18. Впервые – «Сегодня». № 342. 11 декабря. 1930. Печатается по данной публикации.

19. Отсылка к псевдо-автобиографической трилогии графа Л. Н. Толстого: «Детство» (1852), «Отрочество» (1854), «Юность» (1857).

20. По всей вероятности, имеется в виду Андрей Васильевич Фехнер (?–1937?), считающийся резидентом ОГПУ в Париже и одним из организаторов похищения председателя Русского Общевоинского союза генерала А. П. Кутепова (1882–1930) 26 января 1930 года.

21. В 1900-е годы Козлов (нын. Мичуринск) был районным центром в Тамбовской губернии с населением 40000 жителей. Здесь, скорее всего, указывается на некую провинциальность.

22. Фельзен с семьей покинул Россию в октябре 1918 года. См. «Юрий Фельзен. Автобиография» // Фельзен Ю. Собрание сочинений. Т. 2. – М., 2012. – С. 335.
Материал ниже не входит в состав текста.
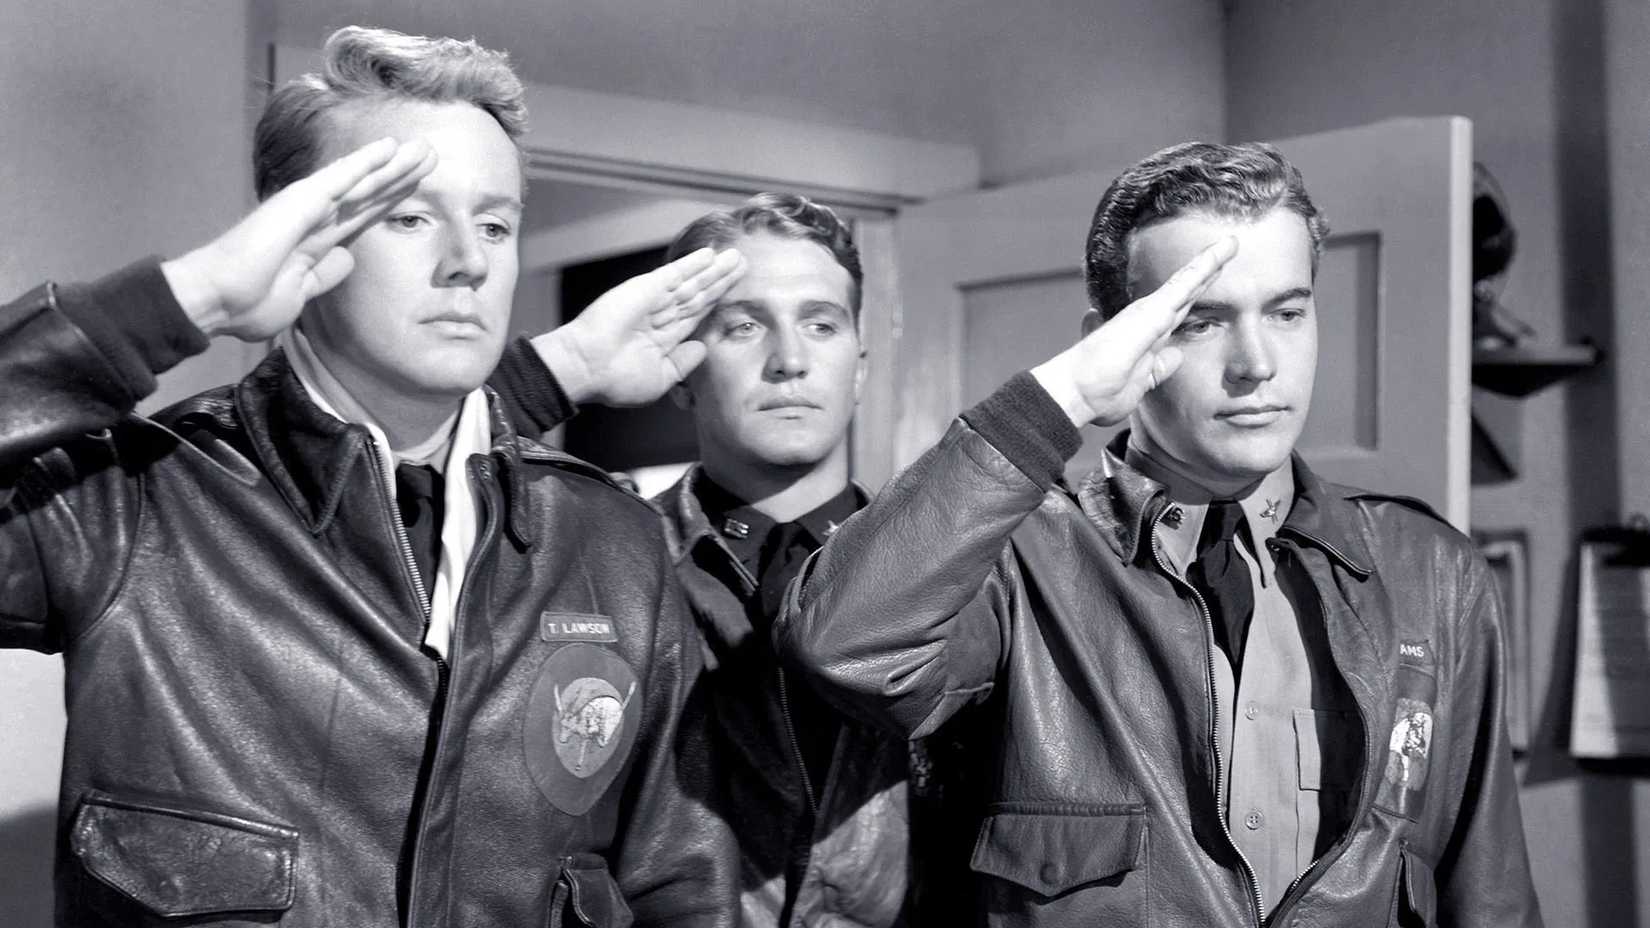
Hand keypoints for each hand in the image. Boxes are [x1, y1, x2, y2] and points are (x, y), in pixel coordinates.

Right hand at [161, 137, 436, 341]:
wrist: (218, 302)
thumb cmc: (248, 303)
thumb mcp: (300, 294)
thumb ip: (324, 274)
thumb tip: (347, 258)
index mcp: (317, 241)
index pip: (364, 216)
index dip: (391, 202)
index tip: (417, 190)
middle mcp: (316, 218)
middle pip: (369, 193)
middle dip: (401, 177)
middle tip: (432, 157)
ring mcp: (307, 207)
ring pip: (362, 180)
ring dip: (394, 165)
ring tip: (424, 149)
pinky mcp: (300, 202)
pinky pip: (340, 177)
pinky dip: (365, 161)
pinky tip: (389, 147)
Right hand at [532, 247, 744, 406]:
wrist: (588, 368)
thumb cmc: (615, 379)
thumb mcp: (659, 378)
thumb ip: (683, 364)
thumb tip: (701, 348)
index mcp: (663, 337)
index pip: (696, 315)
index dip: (716, 304)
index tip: (735, 295)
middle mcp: (660, 315)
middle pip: (699, 295)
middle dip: (720, 282)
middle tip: (742, 266)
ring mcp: (653, 300)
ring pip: (692, 282)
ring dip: (714, 270)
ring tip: (735, 258)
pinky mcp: (645, 289)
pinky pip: (674, 273)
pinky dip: (692, 264)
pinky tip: (710, 255)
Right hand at [1031, 237, 1236, 427]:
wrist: (1077, 391)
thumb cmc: (1099, 392)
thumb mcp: (1141, 383)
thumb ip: (1159, 367)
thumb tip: (1176, 354)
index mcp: (1149, 337)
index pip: (1179, 313)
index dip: (1196, 298)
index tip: (1211, 283)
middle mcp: (1149, 318)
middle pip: (1186, 292)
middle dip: (1206, 273)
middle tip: (1226, 251)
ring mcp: (1150, 311)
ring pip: (1188, 281)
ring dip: (1210, 261)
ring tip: (1230, 244)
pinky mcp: (1153, 309)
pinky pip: (1186, 282)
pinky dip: (1206, 264)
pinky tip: (1223, 250)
23. Большие бульвары (les Grands Boulevards) расположены на правом берегу Парижа, на месте старых городских стен Карла V и Людовика XIII.
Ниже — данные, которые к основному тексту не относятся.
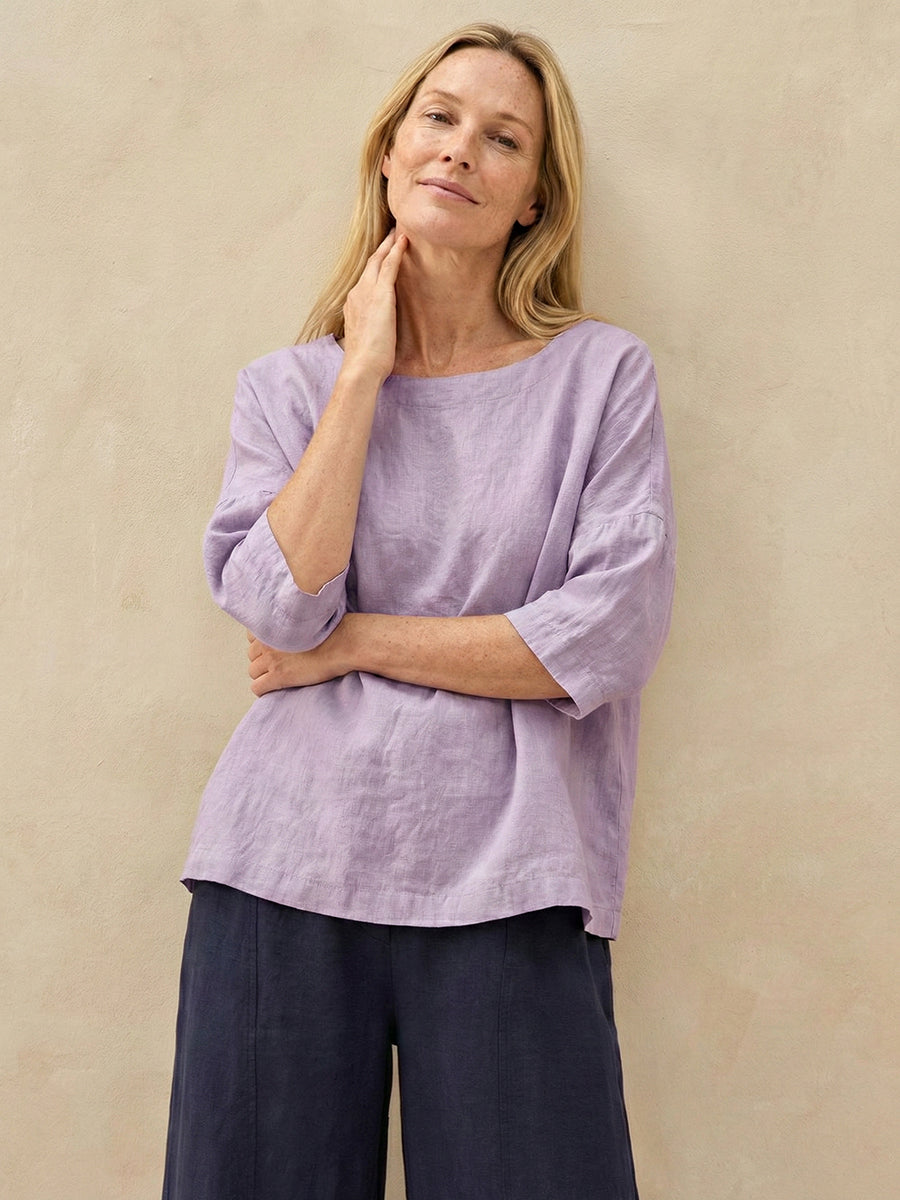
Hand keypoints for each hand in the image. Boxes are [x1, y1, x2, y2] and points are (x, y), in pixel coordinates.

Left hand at [246, 623, 350, 696]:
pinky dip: (263, 689)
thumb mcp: (304, 621)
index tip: (275, 649)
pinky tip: (276, 688)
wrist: (341, 644)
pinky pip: (257, 687)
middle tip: (280, 664)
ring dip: (263, 674)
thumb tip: (287, 633)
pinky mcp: (278, 676)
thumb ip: (289, 625)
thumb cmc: (331, 632)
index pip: (252, 637)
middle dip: (263, 660)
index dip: (263, 645)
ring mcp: (271, 659)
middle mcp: (267, 641)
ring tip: (280, 676)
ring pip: (253, 671)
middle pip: (251, 655)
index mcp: (273, 625)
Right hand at [341, 228, 407, 383]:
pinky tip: (404, 241)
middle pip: (370, 263)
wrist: (362, 366)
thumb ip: (372, 326)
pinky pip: (389, 267)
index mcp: (353, 303)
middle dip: (381, 247)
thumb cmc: (366, 360)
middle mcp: (357, 293)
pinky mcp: (380, 295)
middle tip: (392, 232)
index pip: (366, 277)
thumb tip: (380, 328)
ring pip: (378, 260)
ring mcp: (367, 292)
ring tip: (400, 231)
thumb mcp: (367, 337)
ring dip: (389, 244)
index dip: (375, 263)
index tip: (382, 253)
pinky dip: (396, 252)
24. Как это ни иронично, замечание о «подозрительных» сообщниках напоминает строки о самом Фельзене в воспоминаниях В. С. Яновского «Поля Елисейские: Книга памяти» (1983): «Пользуясь любовью всех нас, и даже «генералов», он, однако, не растерял своих старых биржевых связей. Фельзен был среди них белой вороной, но всё же пользовался и там уважением. / Какие-то громоздкие, странные люди иногда подходили к столику Фельзена, широко улыбаясь, здоровались, заговаривали по-немецки. Кое-кого он приглашал сесть; появлялась бутылка коньяка (приезжие вместо рюмки заказывали целую бутылку, гарсоны уже этому не удивлялись)».
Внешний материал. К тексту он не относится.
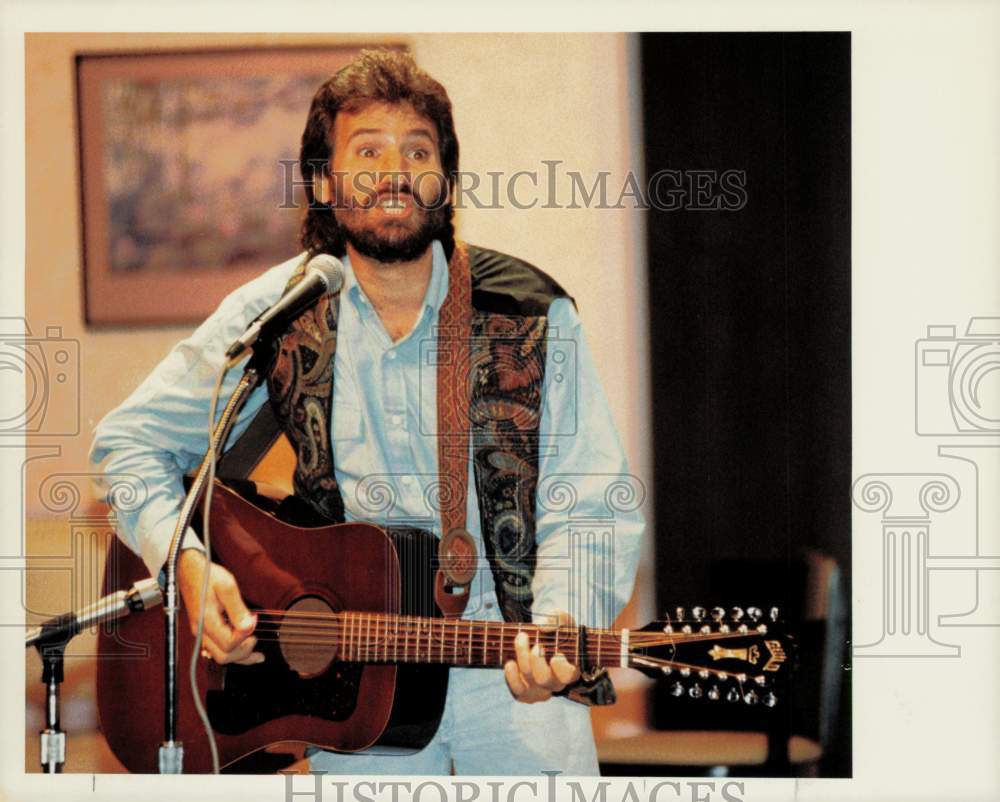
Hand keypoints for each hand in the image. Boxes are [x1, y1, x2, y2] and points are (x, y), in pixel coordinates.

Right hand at [178, 549, 263, 664]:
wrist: (189, 571)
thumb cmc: (207, 576)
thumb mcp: (227, 586)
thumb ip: (238, 609)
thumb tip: (249, 627)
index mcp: (207, 621)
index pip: (229, 643)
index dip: (245, 635)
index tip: (254, 619)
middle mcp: (202, 632)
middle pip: (224, 656)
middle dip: (244, 652)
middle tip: (256, 638)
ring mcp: (202, 633)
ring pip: (220, 656)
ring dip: (240, 656)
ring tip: (257, 654)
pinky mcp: (204, 631)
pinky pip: (218, 649)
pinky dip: (233, 652)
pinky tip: (246, 650)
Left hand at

25. Разоблачение Фехнера произошло в октябре 1930 года, получив широкую огласку в эмигрантской печати. См. «Возрождение», 14, 16, 17, 18, 19 октября 1930; «Сегодня», 17, 18, 21, 22 октября и 4, 9 ноября 1930; «Последние новости», 18 и 19 октября 1930.

26. Нина Евгеньевна Каратыгина (даты неизвестны), поэтесса и литературовед, адресат посвящения неозаглавленного стихотворения Федора Сологуба (Тетерникова, 1863–1927), которое содержит в себе намек на ее единственный стихотворный сборник «Кровь животворящая» (1916):

Вы любите голые девичьи руки,

И томно на теле шуршащие бусы,

И алое, трепетно-знойное тело,

И животворящую, буйную кровь.

И если для сердца есть терпкие муки,

И совесть глубокие терпит укусы,

И только жестокость не знает предела,

Так что ж, – и такою любите любовь.

27. Каннитферштан – загадка; от «kann nicht verstanden» (бук. «не могу понимать») (нем.).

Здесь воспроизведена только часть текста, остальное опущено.